Exercise prompt:
Rewrite the data below as a numbered list with no blank lines, and leave out the pictures.

== Input rows ==

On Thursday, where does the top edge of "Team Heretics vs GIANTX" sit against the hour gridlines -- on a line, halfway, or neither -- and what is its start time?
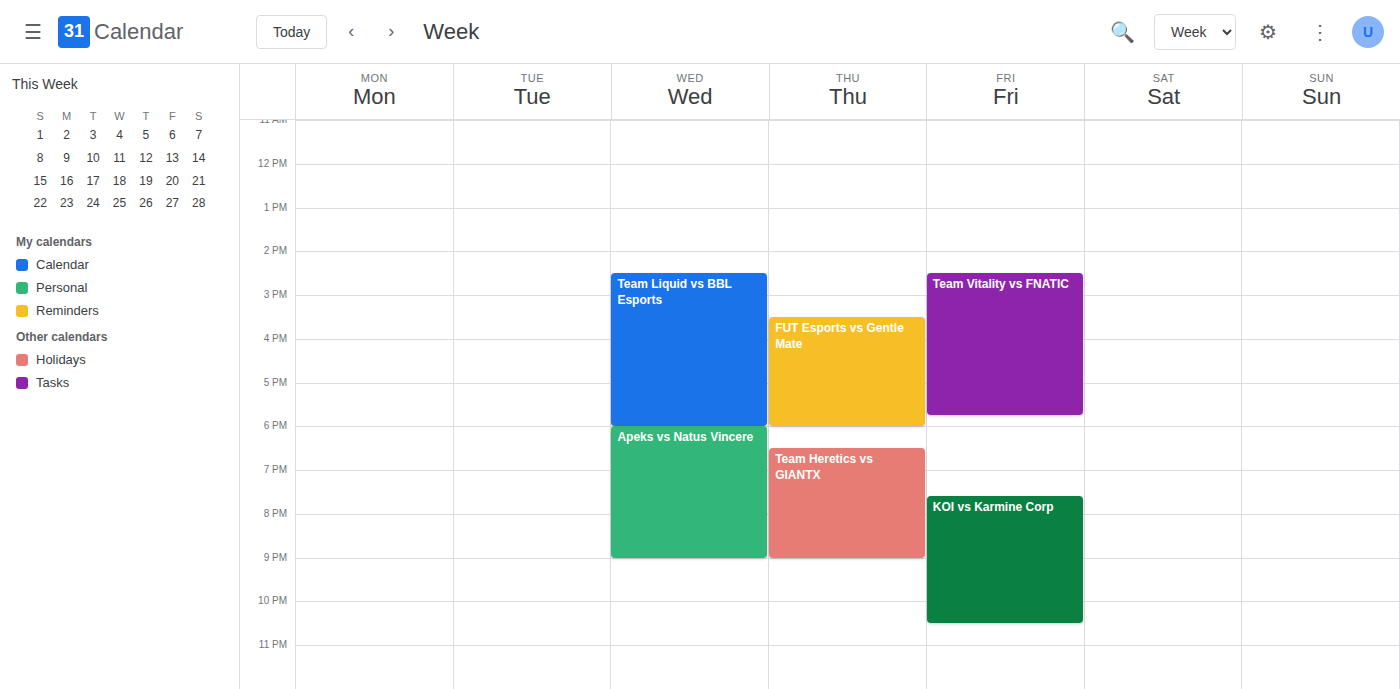
18:30 -- halfway between the 18:00 and 19:00 lines.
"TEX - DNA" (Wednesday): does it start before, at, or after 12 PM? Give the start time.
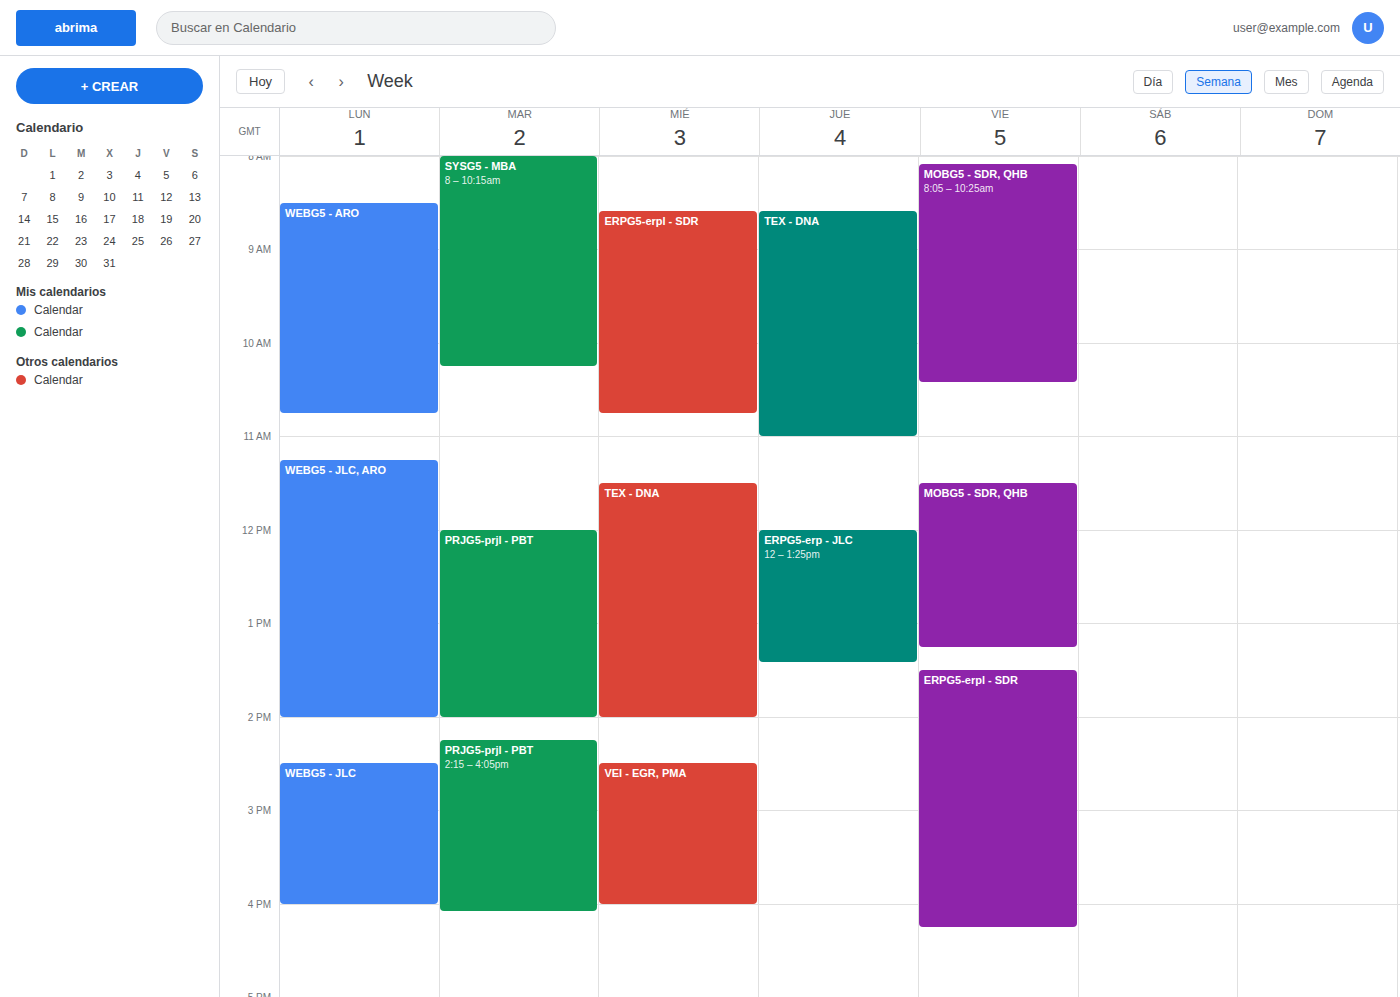
11:30 AM -- before 12 PM, 30 minutes above the 12 PM line.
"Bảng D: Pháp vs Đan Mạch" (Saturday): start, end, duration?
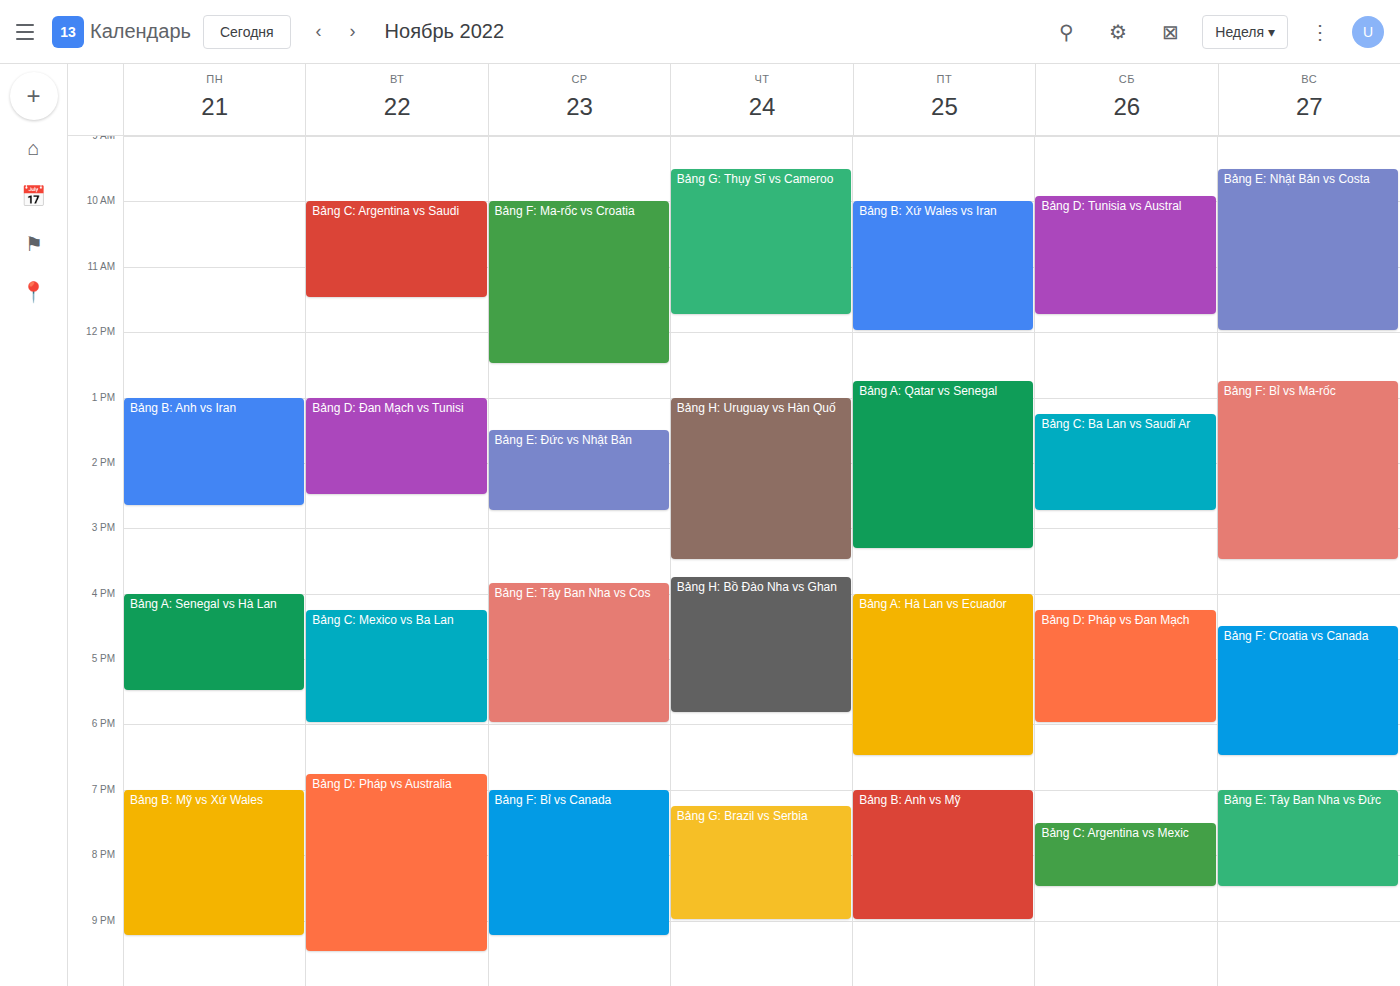
4:15 PM to 6:00 PM, 1 hour 45 minutes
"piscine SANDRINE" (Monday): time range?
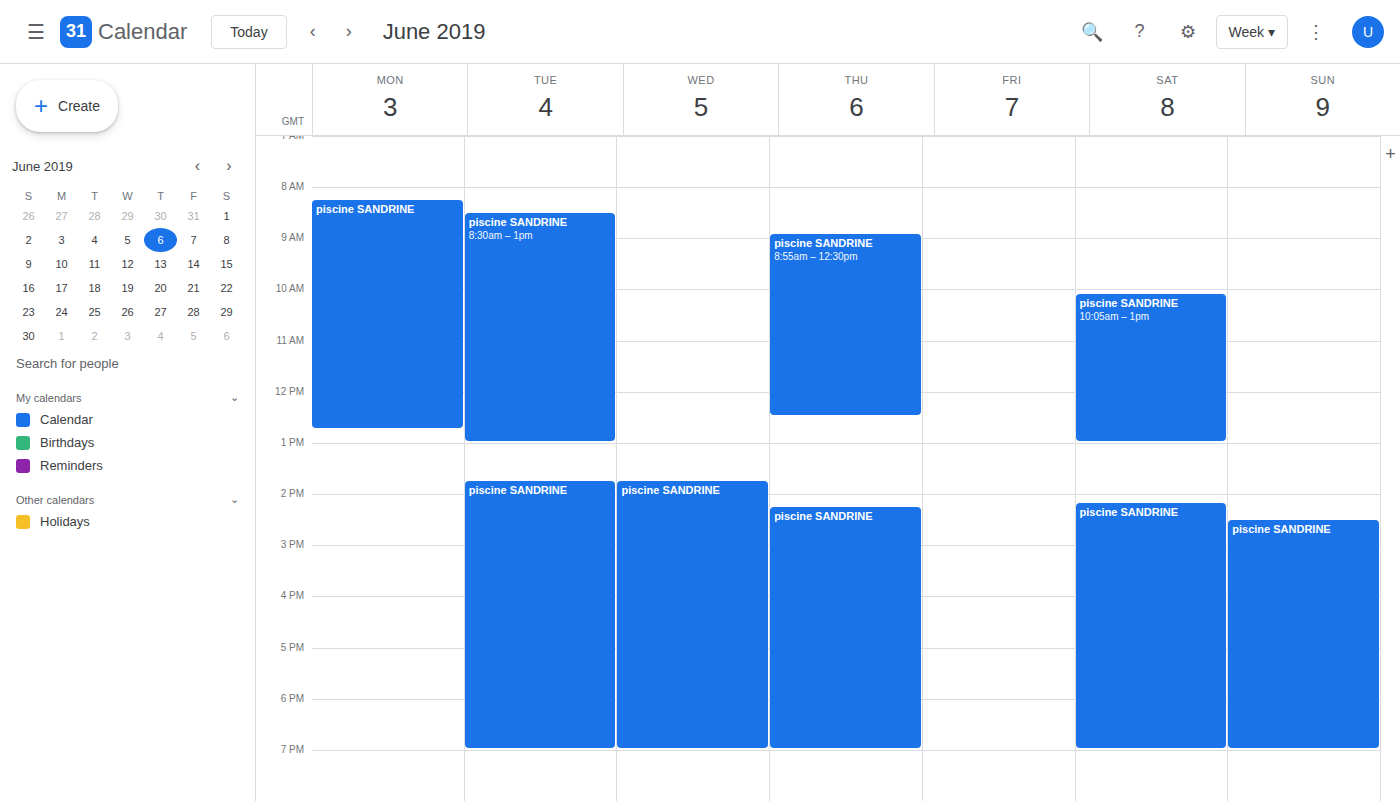
8:15 AM to 12:45 PM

===

Complete answer:
1. On Thursday, where does the top edge of "Team Heretics vs GIANTX" sit against the hour gridlines -- on a line, halfway, or neither -- and what is its start time?
2. 18:30 -- halfway between the 18:00 and 19:00 lines.
3. "TEX - DNA" (Wednesday): does it start before, at, or after 12 PM? Give the start time.
4. 11:30 AM -- before 12 PM, 30 minutes above the 12 PM line.
5. "Bảng D: Pháp vs Đan Mạch" (Saturday): start, end, duration?
6. 4:15 PM to 6:00 PM, 1 hour 45 minutes
7. "piscine SANDRINE" (Monday): time range?
8. 8:15 AM to 12:45 PM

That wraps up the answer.